Во сне или под воздействием таблеток события случаются очень быстро и безо всякой видимой связи. Мы словно переходим к самой сути, без ненужной светской болтовни — и тогда случилось именно так. Вскоре мы уже обсуждали личные вопросы на смеси английского и немецкого (я все еще изучала этот язык).
— Warum?
Почему что? Почему я путешествовала?
— Ein Mann, — я сказала правду, просто, чтобы избежать возможных приставаний.
— И что это за человек, ради которого вы летите через полмира?
— Ein Musik-mann.
Он издал мягкий смешок, словно резко выдохнул носом, и в этом звуке было больше иронии, чем веселья.
— Вы вряд ли его знаете. Играет классику и руководит небольшим ансамблем в Бременской музыкальной школе, — я произнесла это по-немецки, «брей-менской».
— Осел, — сказал он.
— Что, простите?
— Катц.
— Да, я Джейн Катц, — ответила я. Мы что, работали с ним, когда он играл в какой-то другой группе?
Он снова рассмеялся, но теперь казалось, что он просто доволен услышанным.
— Осел, кошка, — повторил он. — И хунд. И петух.

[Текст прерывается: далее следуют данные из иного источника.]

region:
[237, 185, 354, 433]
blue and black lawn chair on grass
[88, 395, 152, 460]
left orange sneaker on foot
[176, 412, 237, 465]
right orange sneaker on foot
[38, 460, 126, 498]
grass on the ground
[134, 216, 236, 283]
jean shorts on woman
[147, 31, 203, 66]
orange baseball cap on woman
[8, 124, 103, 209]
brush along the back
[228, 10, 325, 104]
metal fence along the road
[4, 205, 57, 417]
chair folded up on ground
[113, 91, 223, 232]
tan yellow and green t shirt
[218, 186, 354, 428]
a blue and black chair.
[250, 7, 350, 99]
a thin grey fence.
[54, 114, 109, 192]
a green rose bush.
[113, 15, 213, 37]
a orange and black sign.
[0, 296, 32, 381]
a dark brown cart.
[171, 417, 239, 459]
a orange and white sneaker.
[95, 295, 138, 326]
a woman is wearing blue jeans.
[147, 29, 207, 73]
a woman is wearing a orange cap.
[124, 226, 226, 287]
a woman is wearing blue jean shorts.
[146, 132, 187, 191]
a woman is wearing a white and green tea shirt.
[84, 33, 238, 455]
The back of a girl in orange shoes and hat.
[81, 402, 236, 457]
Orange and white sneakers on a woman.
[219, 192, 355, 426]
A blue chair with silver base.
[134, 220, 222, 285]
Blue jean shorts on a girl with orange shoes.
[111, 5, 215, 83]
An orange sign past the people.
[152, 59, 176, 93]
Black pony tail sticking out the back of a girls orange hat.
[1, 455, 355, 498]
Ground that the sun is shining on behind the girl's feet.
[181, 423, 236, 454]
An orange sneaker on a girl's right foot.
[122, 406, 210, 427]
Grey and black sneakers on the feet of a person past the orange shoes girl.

— А-а, — сказала я, наконец, уловив смысл. — Вы тоже вспомнили братьев Гримм?
Я только-только прочла сказку по электронной книжке, и она еще не выветрилась из моей памяти. В первый день Рождества мой любимый даже прислал мне мягкую игрушку, туристический символ города: осла с собакой на спине, а на собаке кошка, а на кошке петух. Четверо Бременских музыкантов, изготовлено в Китае.

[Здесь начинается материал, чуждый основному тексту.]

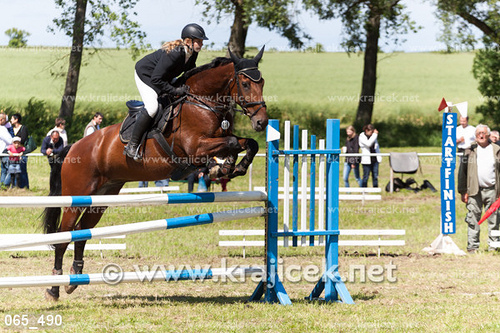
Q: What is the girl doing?
A: Horseback riding.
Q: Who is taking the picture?
A: A photographer.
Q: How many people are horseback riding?
A: 1 person riding.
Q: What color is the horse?
A: The horse is brown.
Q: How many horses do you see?
A: 1 horse.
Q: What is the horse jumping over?
A: The horse is jumping over bars.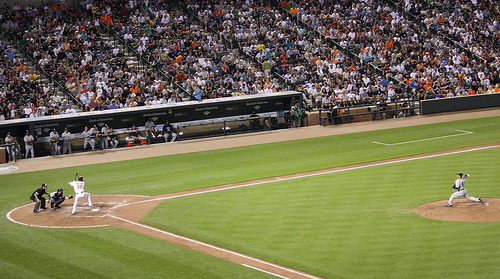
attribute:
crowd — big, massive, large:
[3, 0, 499, 120]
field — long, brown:
[4, 124, 499, 278]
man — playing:
[63, 167, 104, 218]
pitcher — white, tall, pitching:
[445, 169, 486, 211]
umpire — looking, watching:
[29, 180, 52, 215]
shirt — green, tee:
[293, 102, 307, 123]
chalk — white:
[124, 213, 311, 276]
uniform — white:
[66, 180, 95, 212]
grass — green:
[295, 202, 402, 274]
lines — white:
[114, 140, 493, 277]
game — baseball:
[8, 104, 494, 277]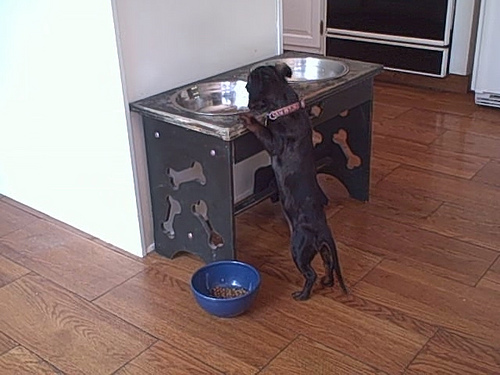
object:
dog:
[243, 60, 347, 302]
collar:
[263, 100, 305, 121]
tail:
[321, 240, 349, 293]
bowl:
[192, 260, 263, 318]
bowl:
[173, 81, 257, 117]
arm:
[242, 111, 284, 154]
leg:
[291, 223, 323, 304]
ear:
[278, 62, 292, 78]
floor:
[0, 81, 500, 374]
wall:
[0, 2, 149, 259]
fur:
[281, 127, 308, 182]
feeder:
[129, 53, 386, 264]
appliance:
[322, 2, 458, 44]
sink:
[251, 55, 351, 84]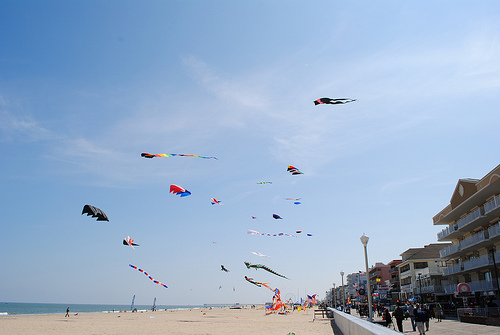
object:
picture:
[2, 0, 500, 335]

— Очень любопытная история, гораздо глубже, чем кажется на первый взгляд. Как и почти все, что писали братья Гримм.
— Начинается все с осла, — сказала я.
— Он уже слишком стар, чтобы работать на ферме.
— И вместо того, чтобы умереть и отдать последнее ценное, что осталось у него, — свою шкуру, он скачет прочь по дороге в Бремен.
— Мне кажется, тут есть шутка «для своих». Почему осел бежит в Бремен? Чтобы стать городским музыкантом. Выходит, что, по слухам, музыканты из Бремена играют хуже, чем ослы.
— Интересно, — говорю я. — Он утверждает, что умеет играть на лютне.
— Как может осел играть на лютне?
Я обдумала этот вопрос:
— Зубами, как Хендрикс. Или прижимал одним копытом струны, словно горлышком бутылки. Или делал глиссандо.
— Вир гут, — сказал он. Очень хорошо.
— Пес говорит, что умеет играть на литаврах, — сказала я, перескакивая на следующего персонажа. — Может, у него палочка была привязана к хвосту.
— Чтобы показать, что старую собаку можно научить новым фокусам.
— Этот тоже был беглецом: слишком старый, чтобы охотиться. Хозяин избивал его до полусмерти.
— И потом они встретили кошку.
— Промокшую насквозь и страшно разъяренную.
— Сбежала, когда ее хотели утопить.
— Потому что и она была слишком стара для охоты, даже на маусен.